- [Job A]:
Print the passage of the IPv6 news items that begins at the words "2012 North American IPv6 Summit Announced" and stops after the words "to work effectively.", keeping every character unchanged.
- [Job B]:
Output, unchanged, the lines of the records that start at the line containing "table_cell [119, 1262, 229, 1287]" and run through the last line of the records, with both of those lines included.

+++ Selection +++

2012 North American IPv6 Summit Announced

The Rocky Mountain IPv6 Task Force has announced the dates for a joint event being called the 2012 North American IPv6 Summit. The dates of the event are April 9 – 11, 2012 and will be in Denver. Check out this link for more information.

IPv6 Fragmentation

Bill Cerveny of Arbor Networks has a great post on IPv6 Fragmentation. It works a bit differently in IPv6 from IPv4 and it’s a very important difference. This is especially true when considering how to implement a security policy. Fragmentation is one of the few uses of IPv6 extension headers seen regularly in the wild today and must use Path-MTU to work effectively.

The Impact of IPv6 on On-Line Marketing

A good paper to share with those in your company that handle on-line marketing has been released by Martin Longo, CTO of real-time identity firm Demandbase. The paper is called “Transition to IPv6: Why Online Marketers Should Care. If you think it’s just IT’s problem, think again” and makes the case for thinking about IPv6 now and not be caught unprepared during the transition.

+++ Items +++

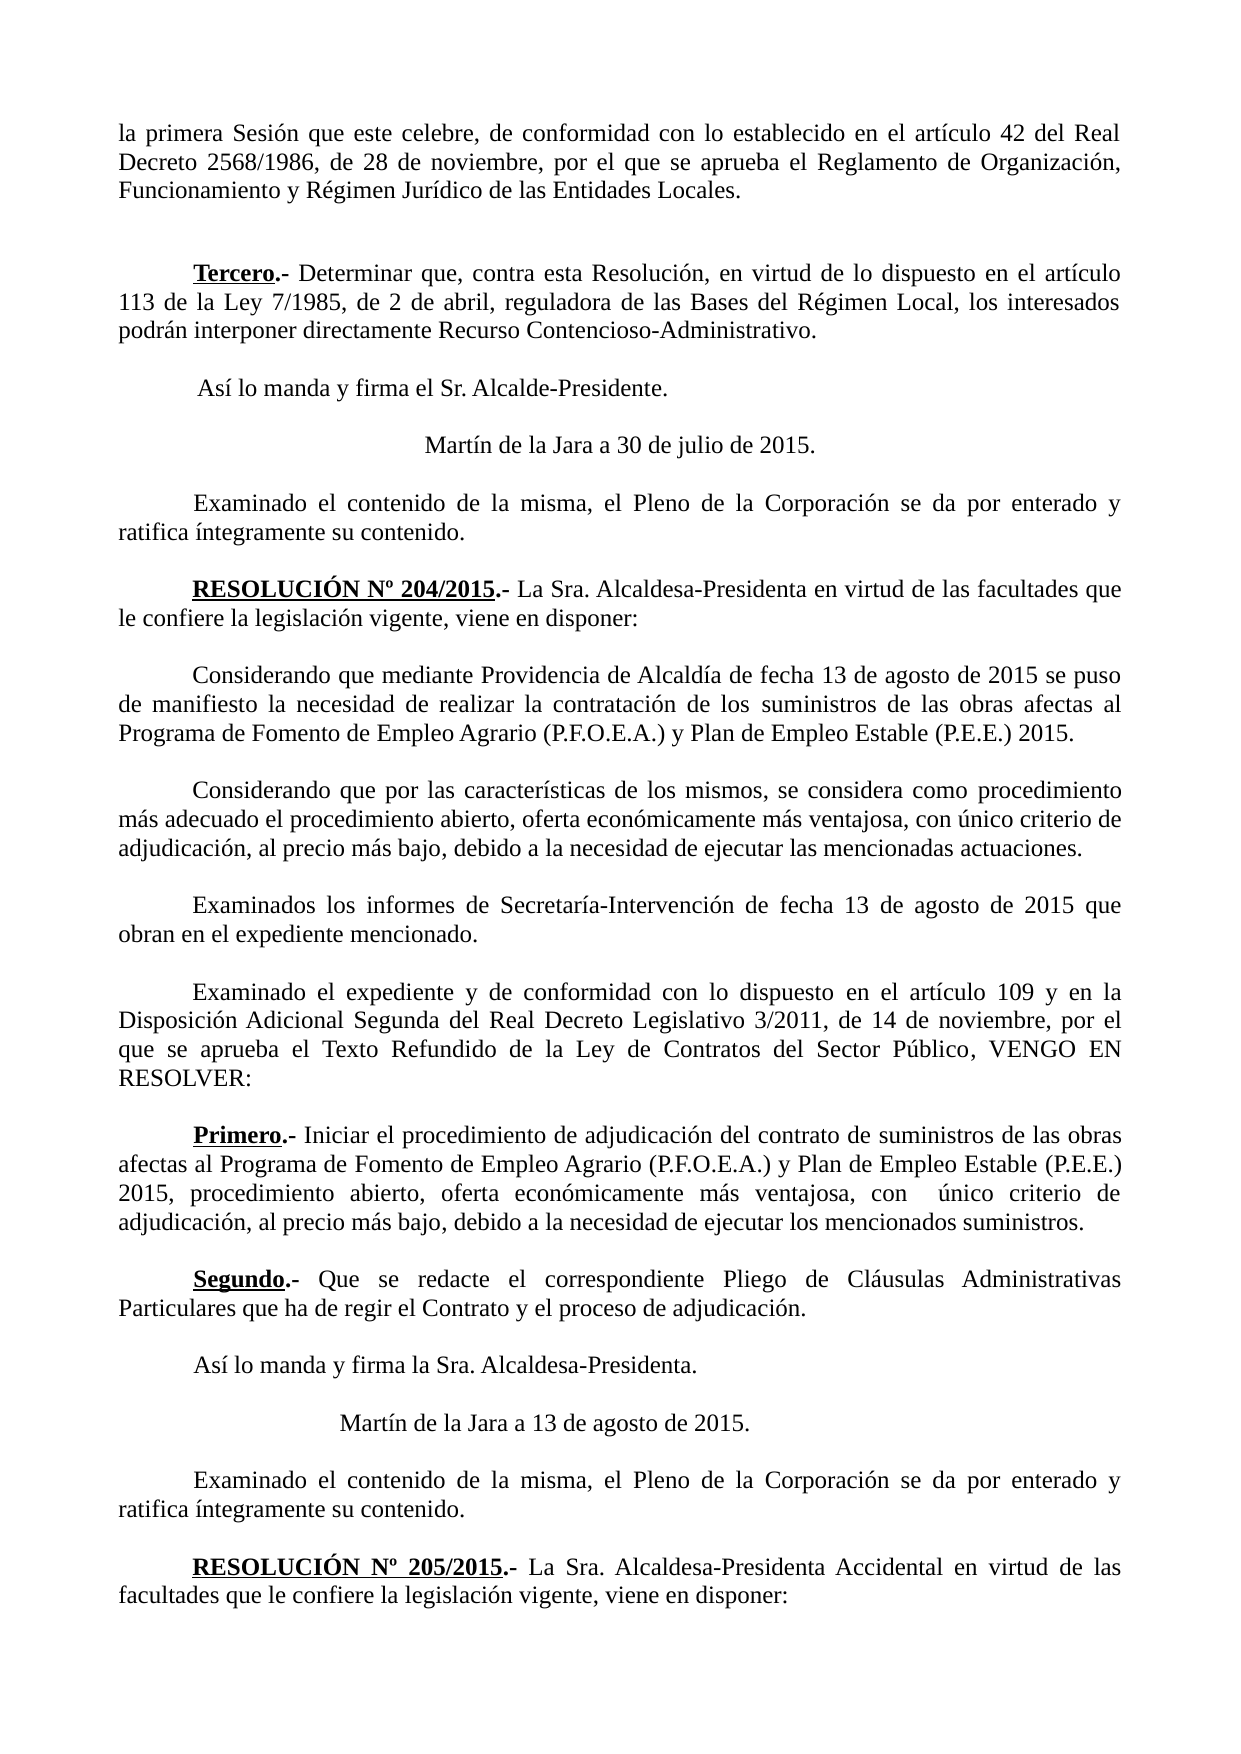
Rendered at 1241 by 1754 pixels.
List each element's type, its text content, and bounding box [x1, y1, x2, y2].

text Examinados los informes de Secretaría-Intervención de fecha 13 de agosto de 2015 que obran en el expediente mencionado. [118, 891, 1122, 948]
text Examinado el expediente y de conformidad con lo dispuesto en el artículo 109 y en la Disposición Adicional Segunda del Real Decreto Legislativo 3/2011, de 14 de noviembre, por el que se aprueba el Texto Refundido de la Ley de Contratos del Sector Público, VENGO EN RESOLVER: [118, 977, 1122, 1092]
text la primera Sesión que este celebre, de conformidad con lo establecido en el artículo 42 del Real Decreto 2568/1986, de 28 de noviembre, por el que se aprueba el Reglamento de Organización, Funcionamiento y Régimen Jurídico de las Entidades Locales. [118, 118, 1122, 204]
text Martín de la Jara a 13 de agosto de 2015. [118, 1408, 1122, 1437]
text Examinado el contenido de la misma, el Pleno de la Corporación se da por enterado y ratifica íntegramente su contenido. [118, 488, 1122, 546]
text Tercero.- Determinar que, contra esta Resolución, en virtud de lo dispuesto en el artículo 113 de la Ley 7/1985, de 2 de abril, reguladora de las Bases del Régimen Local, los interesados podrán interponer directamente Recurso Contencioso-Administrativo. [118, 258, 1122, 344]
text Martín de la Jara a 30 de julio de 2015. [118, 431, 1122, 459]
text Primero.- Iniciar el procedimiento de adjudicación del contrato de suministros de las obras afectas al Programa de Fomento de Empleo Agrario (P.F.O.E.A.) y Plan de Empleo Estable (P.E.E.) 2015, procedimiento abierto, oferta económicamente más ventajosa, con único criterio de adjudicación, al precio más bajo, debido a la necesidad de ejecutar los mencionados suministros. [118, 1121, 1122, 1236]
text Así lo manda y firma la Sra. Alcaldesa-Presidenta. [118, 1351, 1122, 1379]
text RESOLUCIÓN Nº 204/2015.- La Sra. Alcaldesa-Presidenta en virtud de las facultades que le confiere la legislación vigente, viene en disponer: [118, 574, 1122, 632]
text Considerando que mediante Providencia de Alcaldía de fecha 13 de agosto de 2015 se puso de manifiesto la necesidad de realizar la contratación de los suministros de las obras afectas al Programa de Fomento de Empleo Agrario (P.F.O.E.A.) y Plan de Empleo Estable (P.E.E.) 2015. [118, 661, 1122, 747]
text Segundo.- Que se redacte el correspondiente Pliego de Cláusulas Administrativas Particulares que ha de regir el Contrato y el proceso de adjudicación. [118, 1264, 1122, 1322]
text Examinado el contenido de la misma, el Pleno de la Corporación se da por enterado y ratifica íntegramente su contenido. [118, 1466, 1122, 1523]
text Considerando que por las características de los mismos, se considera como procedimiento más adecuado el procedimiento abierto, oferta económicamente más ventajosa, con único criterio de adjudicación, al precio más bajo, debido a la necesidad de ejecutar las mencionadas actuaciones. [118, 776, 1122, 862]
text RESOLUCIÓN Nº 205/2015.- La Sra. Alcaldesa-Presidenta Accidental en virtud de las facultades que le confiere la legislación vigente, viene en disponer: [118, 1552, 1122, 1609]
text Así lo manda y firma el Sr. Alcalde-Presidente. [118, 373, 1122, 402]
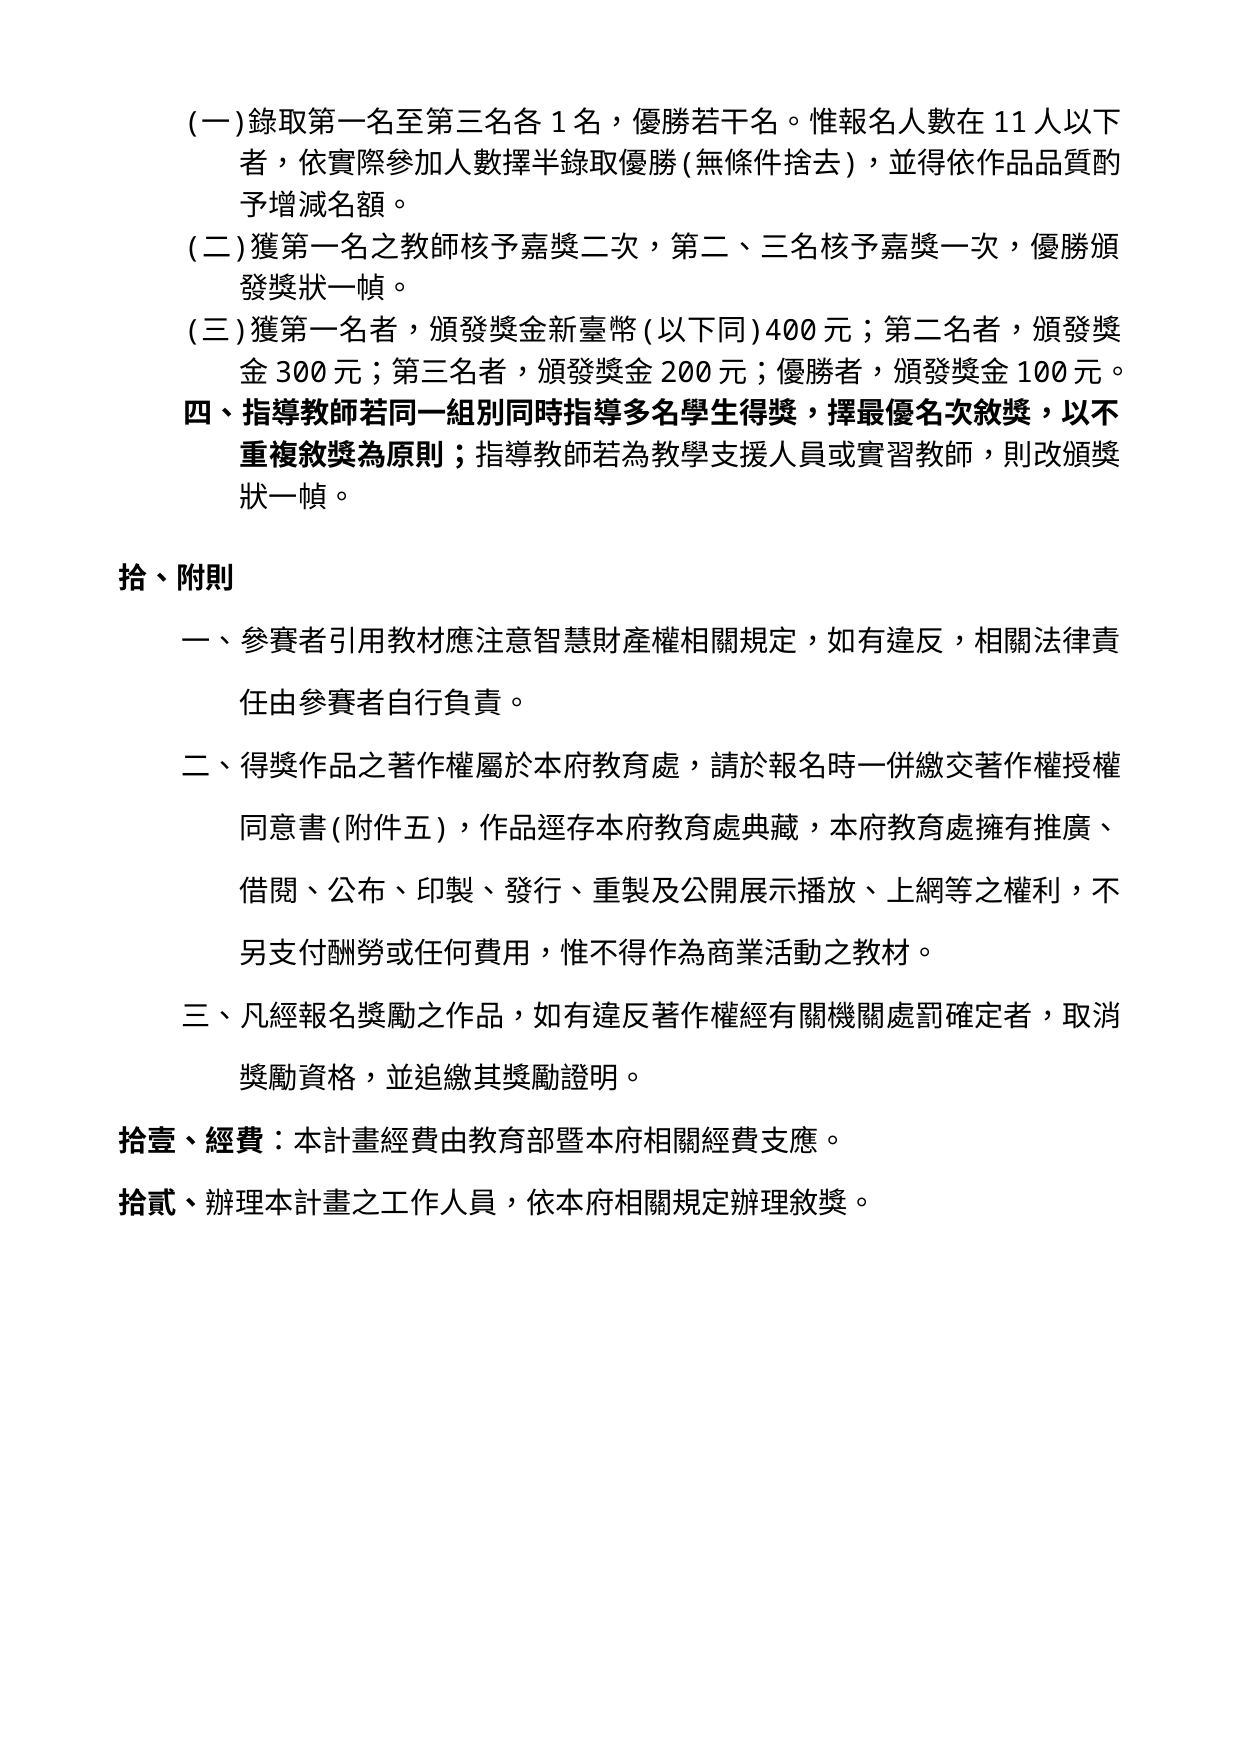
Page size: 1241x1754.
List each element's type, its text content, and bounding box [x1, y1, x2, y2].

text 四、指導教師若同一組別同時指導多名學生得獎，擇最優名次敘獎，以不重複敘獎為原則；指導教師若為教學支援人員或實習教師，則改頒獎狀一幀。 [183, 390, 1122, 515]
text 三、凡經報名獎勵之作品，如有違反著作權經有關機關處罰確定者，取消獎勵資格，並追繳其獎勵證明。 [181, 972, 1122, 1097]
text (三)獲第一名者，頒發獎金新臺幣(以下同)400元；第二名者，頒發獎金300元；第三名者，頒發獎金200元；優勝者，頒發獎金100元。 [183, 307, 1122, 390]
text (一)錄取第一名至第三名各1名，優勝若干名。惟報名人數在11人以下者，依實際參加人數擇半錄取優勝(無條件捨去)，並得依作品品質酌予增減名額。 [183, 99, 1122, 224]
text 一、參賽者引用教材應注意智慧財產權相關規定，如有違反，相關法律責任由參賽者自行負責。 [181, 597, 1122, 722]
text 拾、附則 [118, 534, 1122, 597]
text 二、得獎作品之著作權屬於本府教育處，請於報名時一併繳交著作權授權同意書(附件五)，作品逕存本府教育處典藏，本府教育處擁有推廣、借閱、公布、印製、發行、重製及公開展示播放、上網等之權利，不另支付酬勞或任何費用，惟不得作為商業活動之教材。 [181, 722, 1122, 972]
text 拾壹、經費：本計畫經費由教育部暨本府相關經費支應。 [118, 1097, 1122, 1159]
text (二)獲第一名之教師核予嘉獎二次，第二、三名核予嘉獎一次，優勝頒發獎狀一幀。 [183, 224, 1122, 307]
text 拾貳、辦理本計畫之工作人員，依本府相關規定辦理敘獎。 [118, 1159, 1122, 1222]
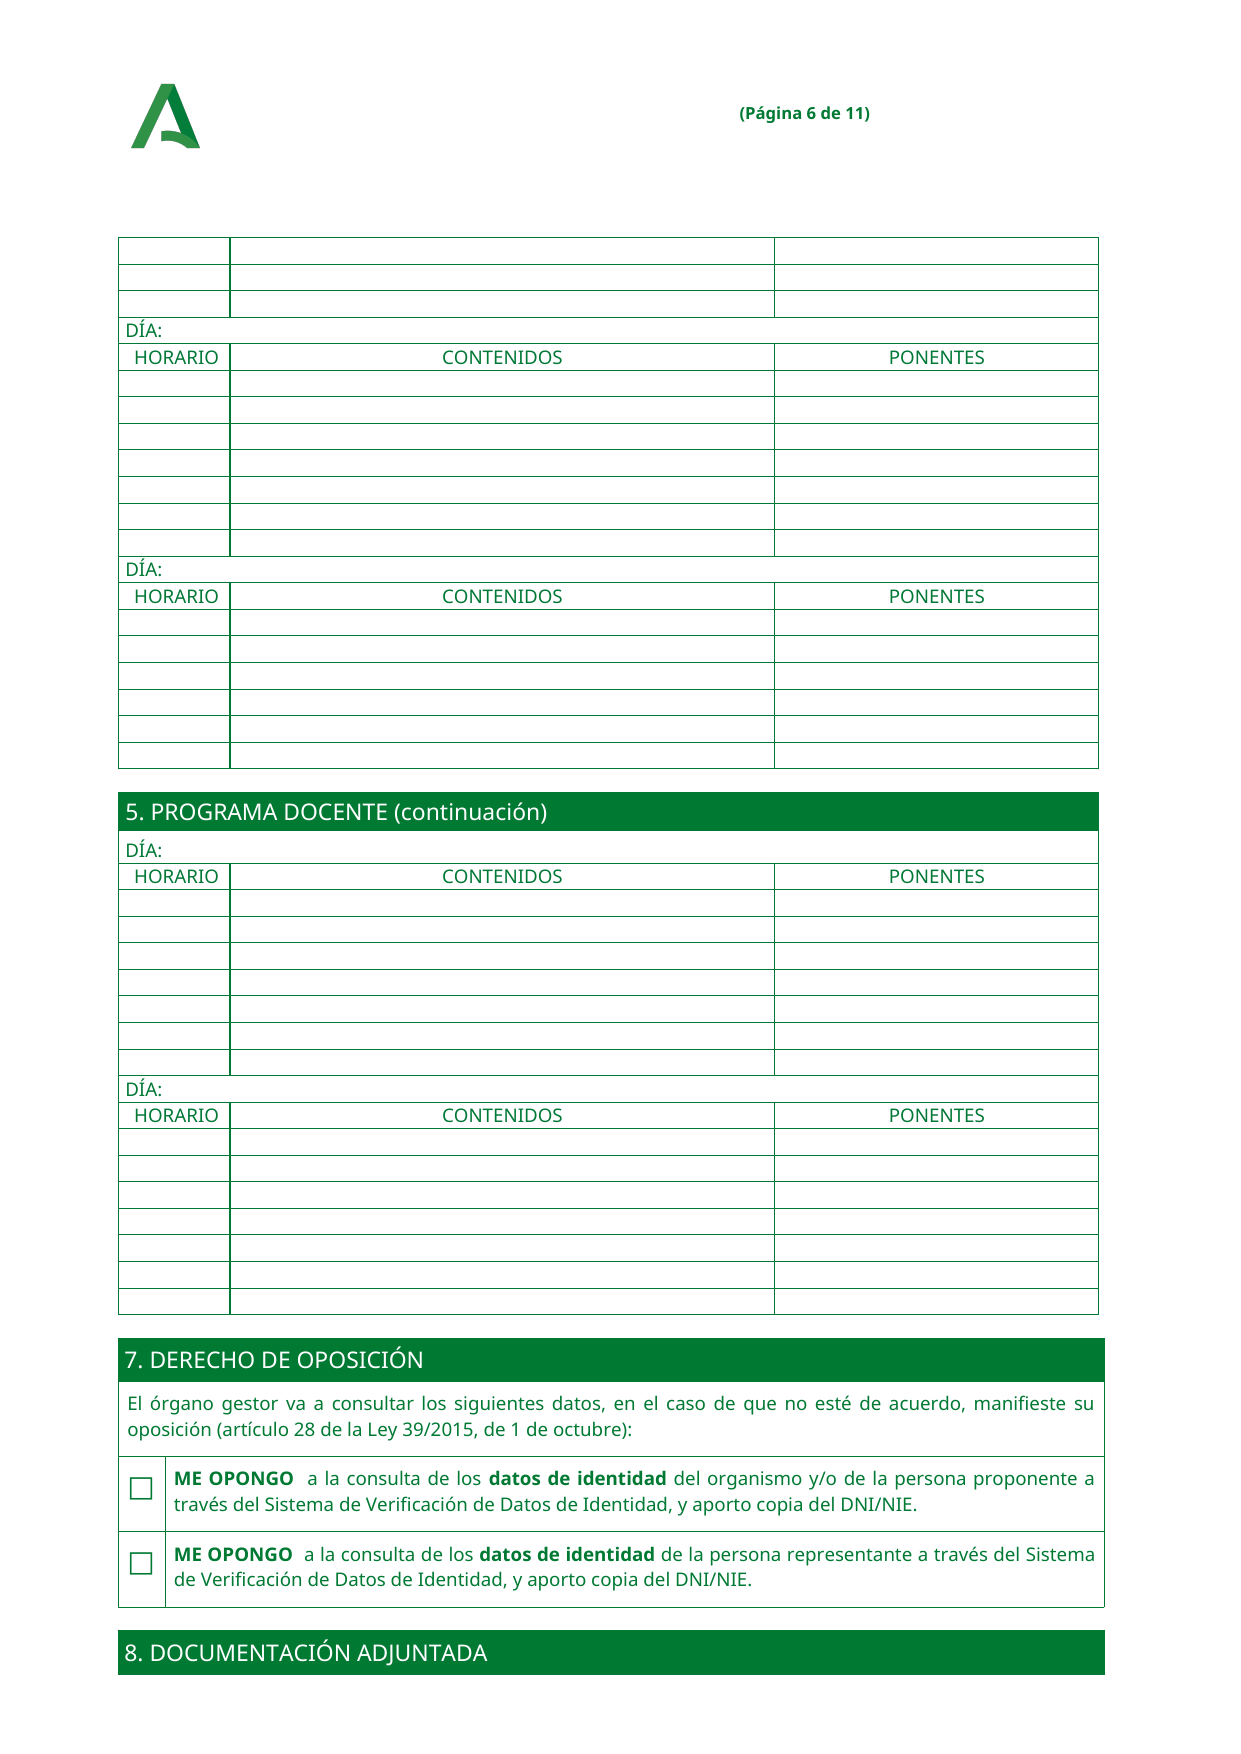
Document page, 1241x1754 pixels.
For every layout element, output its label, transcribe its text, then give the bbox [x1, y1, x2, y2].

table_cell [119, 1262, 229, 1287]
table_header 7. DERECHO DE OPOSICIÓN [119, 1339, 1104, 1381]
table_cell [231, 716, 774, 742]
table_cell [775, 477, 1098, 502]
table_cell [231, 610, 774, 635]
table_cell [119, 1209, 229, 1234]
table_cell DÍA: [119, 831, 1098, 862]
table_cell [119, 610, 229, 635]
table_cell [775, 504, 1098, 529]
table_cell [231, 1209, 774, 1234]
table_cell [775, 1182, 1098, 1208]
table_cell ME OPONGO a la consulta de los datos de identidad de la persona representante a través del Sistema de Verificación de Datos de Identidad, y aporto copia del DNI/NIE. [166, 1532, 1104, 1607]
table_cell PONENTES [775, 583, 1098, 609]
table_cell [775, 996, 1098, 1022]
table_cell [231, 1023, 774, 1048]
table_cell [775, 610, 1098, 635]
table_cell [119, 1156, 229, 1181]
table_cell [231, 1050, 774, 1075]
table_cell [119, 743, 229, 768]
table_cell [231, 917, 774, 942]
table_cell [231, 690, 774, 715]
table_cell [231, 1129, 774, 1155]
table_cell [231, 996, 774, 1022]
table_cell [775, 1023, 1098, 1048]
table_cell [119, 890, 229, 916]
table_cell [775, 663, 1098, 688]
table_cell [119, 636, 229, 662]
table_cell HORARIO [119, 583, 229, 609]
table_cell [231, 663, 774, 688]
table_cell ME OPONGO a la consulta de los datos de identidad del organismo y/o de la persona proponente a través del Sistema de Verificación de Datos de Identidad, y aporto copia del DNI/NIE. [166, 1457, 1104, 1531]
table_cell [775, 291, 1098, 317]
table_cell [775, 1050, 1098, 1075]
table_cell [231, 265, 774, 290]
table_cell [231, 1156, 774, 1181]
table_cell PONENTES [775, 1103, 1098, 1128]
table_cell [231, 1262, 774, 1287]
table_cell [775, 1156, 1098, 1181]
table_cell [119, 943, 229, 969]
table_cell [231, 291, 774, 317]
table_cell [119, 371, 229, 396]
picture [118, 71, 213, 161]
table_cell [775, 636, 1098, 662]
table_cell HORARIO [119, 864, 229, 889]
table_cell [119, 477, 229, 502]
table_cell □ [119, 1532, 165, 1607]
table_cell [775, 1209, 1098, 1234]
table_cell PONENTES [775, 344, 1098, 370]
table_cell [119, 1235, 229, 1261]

+++

- [Full answer A]:
2012 North American IPv6 Summit Announced

The Rocky Mountain IPv6 Task Force has announced the dates for a joint event being called the 2012 North American IPv6 Summit. The dates of the event are April 9 – 11, 2012 and will be in Denver. Check out this link for more information.

IPv6 Fragmentation

Bill Cerveny of Arbor Networks has a great post on IPv6 Fragmentation. It works a bit differently in IPv6 from IPv4 and it’s a very important difference. This is especially true when considering how to implement a security policy. Fragmentation is one of the few uses of IPv6 extension headers seen regularly in the wild today and must use Path-MTU to work effectively.

- [Full answer B]:
table_cell [119, 1262, 229, 1287]
table_header 7. DERECHO DE OPOSICIÓN [119, 1339, 1104, 1381]
table_cell [231, 716, 774, 742]
table_cell [775, 477, 1098, 502]
table_cell [231, 610, 774, 635]
table_cell [119, 1209, 229, 1234]
table_cell DÍA: [119, 831, 1098, 862]
table_cell [119, 610, 229, 635]
table_cell [775, 504, 1098, 529]
table_cell [231, 1209, 774, 1234]
table_cell [775, 1182, 1098, 1208]
table_cell ME OPONGO a la consulta de los datos de identidad de la persona representante a través del Sistema de Verificación de Datos de Identidad, y aporto copia del DNI/NIE. [166, 1532, 1104, 1607]
table_cell PONENTES [775, 583, 1098, 609]
table_cell [775, 996, 1098, 1022]
table_cell [231, 1023, 774, 1048]
table_cell [775, 610, 1098, 635]
table_cell [119, 1156, 229, 1181]
table_cell [231, 1050, 774, 1075]
table_cell [119, 743, 229, 768]
table_cell [231, 917, 774, 942]
table_cell [231, 690, 774, 715]
table_cell [231, 1129, 774, 1155]
table_cell [231, 996, 774, 1022]
table_cell [775, 1023, 1098, 1048]
table_cell [119, 890, 229, 916]
table_cell [775, 663, 1098, 688]
table_cell [119, 636, 229, 662]
table_cell HORARIO [119, 583, 229, 609]
table_cell [231, 663, 774, 688]
table_cell ME OPONGO a la consulta de los datos de identidad del organismo y/o de la persona proponente a través del Sistema de Verificación de Datos de Identidad, y aporto copia del DNI/NIE. [166, 1457, 1104, 1531]
table_cell [775, 291, 1098, 317]
table_cell [775, 1050, 1098, 1075]
table_cell [231, 265, 774, 290]
table_cell [231, 1156, 774, 1181]
table_cell PONENTES [775, 1103, 1098, 1128]
table_cell [231, 1262, 774, 1287]
table_cell [775, 1156, 1098, 1181]
table_cell [119, 943, 229, 969]
table_cell [231, 291, 774, 317]
table_cell [119, 371, 229, 396]
picture [118, 71, 213, 161]
table_cell [775, 636, 1098, 662]
table_cell HORARIO [119, 864, 229, 889]
table_cell [119, 477, 229, 502]
table_cell □ [119, 1532, 165, 1607]
table_cell [775, 1209, 1098, 1234]
table_cell PONENTES [775, 344, 1098, 370]
table_cell [119, 1235, 229, 1261]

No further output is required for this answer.